Activity: Where does the word "List" occur in the data below? Copy each line that holds it.

The data:
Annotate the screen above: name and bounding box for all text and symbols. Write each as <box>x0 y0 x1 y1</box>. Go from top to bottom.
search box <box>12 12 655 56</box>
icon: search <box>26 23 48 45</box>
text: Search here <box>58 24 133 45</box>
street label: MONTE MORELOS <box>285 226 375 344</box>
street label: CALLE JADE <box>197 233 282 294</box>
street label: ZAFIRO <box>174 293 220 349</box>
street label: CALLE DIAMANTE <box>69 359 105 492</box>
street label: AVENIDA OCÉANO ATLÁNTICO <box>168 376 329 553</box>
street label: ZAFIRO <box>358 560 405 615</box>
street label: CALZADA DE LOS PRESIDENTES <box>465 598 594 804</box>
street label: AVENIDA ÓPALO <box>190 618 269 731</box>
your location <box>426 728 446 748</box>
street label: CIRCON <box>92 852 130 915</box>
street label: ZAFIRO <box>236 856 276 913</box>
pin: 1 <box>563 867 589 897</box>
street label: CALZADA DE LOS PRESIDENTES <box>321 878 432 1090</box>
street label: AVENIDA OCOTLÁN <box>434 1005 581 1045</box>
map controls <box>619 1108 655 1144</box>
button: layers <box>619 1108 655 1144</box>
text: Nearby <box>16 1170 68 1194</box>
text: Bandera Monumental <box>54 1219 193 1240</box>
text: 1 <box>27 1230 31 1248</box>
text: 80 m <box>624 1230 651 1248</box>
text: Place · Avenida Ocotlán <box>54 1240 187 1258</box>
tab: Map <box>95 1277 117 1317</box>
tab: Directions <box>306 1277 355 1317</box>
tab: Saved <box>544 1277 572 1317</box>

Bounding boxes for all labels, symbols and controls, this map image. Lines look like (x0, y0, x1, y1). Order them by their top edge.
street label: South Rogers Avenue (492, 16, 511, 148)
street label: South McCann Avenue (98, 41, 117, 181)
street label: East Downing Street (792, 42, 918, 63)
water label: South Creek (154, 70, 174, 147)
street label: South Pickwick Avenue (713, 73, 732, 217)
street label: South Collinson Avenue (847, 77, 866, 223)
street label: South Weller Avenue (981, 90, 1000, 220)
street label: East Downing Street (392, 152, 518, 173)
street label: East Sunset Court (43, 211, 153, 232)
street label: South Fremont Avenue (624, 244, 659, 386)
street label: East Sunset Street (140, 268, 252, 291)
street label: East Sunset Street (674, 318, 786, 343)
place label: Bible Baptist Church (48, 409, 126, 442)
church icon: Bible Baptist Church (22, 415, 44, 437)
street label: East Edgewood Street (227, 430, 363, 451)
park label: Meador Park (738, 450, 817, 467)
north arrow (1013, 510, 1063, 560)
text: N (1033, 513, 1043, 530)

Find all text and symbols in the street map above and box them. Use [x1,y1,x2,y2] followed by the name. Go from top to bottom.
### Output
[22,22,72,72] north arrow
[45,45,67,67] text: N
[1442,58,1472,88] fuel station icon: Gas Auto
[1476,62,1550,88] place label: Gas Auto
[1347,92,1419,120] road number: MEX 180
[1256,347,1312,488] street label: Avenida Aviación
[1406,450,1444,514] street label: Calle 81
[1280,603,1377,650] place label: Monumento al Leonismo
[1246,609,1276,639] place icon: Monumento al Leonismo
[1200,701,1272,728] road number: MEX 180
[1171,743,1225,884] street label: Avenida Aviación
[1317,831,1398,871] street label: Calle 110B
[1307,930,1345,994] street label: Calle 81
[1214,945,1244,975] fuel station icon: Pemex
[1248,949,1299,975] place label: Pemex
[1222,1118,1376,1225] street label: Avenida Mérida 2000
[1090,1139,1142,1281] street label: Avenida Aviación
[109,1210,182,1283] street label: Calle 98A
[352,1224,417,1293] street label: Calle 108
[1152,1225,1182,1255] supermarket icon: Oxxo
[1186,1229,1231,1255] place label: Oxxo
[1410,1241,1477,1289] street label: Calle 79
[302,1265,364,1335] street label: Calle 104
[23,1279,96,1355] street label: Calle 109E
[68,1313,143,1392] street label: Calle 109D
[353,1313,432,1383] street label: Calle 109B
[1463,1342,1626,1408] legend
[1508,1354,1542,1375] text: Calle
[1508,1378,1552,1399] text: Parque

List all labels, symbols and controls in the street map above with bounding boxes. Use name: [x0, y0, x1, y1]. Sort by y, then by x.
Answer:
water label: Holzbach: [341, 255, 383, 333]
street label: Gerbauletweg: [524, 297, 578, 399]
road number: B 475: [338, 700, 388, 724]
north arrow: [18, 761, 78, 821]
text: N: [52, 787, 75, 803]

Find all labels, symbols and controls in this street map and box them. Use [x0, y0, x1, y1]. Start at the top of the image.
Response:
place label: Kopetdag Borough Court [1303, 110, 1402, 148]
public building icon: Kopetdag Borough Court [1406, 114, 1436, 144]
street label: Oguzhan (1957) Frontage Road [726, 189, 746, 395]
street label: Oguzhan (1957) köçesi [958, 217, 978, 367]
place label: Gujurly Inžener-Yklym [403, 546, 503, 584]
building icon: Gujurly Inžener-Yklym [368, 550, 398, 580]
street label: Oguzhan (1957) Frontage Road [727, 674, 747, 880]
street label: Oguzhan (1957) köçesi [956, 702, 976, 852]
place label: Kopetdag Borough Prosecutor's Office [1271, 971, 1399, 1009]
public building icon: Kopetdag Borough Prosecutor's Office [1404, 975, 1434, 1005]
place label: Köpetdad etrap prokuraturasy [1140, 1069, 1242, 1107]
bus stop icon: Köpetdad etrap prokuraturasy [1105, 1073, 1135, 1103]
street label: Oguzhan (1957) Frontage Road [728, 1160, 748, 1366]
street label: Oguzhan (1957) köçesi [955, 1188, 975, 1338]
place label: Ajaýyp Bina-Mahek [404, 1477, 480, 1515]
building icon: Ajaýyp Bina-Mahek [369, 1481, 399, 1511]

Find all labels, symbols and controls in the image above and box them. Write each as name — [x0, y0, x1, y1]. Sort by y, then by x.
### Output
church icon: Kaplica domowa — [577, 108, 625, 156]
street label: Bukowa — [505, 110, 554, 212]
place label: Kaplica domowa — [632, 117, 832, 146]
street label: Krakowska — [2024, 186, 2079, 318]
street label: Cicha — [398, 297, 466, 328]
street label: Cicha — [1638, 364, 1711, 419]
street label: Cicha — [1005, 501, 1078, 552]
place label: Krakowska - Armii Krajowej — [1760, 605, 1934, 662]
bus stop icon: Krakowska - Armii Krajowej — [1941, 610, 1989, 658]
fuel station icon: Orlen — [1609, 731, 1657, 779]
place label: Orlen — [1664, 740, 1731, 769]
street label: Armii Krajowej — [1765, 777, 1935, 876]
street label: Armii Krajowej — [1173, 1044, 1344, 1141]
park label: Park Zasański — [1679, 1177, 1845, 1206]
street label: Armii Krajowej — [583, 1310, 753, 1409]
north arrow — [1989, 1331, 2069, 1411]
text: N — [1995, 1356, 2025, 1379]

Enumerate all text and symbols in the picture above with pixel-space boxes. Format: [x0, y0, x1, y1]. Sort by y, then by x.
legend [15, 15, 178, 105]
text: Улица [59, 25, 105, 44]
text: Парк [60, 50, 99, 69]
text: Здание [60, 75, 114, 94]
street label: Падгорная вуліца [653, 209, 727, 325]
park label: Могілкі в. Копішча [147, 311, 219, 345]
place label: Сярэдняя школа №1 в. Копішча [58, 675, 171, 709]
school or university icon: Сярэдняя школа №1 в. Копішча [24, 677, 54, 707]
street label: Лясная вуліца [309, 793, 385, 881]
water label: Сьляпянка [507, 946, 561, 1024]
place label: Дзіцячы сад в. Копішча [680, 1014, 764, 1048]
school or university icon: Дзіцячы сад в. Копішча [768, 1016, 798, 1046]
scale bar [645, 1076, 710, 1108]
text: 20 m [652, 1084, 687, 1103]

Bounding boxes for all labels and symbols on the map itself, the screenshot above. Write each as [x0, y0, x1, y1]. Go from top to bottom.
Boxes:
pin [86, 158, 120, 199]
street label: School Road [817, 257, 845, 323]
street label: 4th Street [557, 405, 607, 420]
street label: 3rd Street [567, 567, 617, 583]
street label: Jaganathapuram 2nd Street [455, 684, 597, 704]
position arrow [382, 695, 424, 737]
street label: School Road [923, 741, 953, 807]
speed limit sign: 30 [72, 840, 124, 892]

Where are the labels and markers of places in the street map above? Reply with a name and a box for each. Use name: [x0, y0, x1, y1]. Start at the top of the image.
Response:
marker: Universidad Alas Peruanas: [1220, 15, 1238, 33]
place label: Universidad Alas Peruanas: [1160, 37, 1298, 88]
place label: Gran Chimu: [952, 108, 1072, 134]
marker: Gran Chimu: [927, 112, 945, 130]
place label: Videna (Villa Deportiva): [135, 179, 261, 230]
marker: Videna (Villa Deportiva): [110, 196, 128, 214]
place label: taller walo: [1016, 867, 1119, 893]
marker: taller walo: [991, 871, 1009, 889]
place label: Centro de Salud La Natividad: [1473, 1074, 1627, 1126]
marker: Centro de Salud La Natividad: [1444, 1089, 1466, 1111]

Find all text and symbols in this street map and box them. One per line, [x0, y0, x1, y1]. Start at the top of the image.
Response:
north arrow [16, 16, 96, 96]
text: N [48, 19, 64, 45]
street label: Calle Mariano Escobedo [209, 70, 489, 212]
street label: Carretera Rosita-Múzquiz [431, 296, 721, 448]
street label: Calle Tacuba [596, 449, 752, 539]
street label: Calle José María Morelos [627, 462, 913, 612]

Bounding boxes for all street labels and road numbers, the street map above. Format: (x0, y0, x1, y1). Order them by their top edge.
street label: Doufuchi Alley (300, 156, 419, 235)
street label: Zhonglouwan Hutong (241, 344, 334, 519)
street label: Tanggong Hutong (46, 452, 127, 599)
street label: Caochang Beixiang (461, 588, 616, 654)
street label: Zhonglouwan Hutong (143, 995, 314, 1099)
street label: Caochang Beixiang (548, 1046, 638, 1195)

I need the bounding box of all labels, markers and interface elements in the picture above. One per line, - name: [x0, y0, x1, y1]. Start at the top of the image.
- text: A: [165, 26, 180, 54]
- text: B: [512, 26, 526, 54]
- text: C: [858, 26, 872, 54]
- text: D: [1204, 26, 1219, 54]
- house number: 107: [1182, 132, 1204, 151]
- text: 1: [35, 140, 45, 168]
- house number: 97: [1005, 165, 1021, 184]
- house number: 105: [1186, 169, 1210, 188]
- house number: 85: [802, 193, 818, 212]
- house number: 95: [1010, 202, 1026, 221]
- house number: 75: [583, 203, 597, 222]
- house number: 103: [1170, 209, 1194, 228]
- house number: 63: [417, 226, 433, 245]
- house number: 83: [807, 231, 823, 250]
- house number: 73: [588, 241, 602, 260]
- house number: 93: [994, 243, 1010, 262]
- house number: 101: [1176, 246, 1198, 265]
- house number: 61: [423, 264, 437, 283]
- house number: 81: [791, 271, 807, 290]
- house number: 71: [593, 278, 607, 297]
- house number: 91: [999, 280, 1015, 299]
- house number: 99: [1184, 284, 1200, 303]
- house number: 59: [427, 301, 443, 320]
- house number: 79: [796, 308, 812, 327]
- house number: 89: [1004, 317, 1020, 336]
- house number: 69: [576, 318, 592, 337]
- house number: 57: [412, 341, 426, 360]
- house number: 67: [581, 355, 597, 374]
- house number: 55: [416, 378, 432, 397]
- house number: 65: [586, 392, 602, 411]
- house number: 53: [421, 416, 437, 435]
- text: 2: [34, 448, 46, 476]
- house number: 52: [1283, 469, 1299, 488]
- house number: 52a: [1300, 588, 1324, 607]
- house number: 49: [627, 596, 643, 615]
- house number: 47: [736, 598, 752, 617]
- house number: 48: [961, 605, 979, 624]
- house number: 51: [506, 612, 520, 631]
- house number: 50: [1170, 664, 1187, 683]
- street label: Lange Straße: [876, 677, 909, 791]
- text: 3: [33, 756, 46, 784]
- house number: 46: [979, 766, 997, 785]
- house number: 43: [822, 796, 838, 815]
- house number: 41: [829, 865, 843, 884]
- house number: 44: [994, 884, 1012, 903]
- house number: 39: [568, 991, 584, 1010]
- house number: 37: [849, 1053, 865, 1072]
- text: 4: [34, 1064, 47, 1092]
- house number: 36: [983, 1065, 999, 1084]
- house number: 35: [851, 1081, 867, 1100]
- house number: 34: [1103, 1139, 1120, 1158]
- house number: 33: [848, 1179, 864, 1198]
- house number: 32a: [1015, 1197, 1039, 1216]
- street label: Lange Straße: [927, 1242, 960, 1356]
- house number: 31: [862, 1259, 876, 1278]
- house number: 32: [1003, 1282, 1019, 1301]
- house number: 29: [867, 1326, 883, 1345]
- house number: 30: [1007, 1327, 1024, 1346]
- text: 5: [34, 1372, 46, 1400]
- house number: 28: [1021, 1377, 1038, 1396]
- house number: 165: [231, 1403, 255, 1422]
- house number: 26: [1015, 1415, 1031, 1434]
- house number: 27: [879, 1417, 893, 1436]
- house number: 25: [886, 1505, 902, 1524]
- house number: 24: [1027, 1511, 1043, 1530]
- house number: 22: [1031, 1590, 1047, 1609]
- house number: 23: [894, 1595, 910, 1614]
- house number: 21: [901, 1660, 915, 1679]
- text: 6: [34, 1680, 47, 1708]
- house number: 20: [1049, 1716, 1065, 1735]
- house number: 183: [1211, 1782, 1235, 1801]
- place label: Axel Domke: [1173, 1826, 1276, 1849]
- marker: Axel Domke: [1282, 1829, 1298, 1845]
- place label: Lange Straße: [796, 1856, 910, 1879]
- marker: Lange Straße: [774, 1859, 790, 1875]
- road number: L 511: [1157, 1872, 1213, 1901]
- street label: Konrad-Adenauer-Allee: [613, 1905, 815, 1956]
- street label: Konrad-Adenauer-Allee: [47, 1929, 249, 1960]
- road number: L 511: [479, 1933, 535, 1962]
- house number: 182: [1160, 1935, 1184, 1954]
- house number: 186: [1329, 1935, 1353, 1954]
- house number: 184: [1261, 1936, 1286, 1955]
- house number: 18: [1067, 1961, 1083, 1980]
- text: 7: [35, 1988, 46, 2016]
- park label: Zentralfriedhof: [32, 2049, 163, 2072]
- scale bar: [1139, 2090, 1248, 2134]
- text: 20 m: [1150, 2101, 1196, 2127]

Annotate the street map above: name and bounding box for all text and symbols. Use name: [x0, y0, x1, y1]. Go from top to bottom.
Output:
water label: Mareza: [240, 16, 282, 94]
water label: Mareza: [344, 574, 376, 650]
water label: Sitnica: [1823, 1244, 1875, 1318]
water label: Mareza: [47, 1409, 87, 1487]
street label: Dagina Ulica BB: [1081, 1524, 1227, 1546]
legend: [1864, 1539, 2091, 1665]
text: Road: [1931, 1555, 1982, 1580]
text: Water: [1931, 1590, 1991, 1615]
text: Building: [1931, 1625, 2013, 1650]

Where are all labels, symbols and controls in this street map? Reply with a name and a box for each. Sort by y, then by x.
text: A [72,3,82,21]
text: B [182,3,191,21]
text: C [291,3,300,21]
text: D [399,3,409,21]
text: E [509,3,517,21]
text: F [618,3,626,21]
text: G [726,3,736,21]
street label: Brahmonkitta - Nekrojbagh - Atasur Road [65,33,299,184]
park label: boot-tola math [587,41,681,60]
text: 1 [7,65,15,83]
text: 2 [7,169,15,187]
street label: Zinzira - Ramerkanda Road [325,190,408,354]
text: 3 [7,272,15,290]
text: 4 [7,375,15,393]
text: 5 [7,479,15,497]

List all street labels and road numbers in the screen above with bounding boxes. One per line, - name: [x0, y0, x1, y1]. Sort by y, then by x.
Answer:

Output below:
List all labels, symbols and controls in the street map above with bounding boxes. Use name: [x0, y0, x1, y1]. Sort by y, then by x.
List all street labels and road numbers in the screen above with bounding boxes. One per line, - name: [x0, y0, x1, y1]. Sort by y, then by x.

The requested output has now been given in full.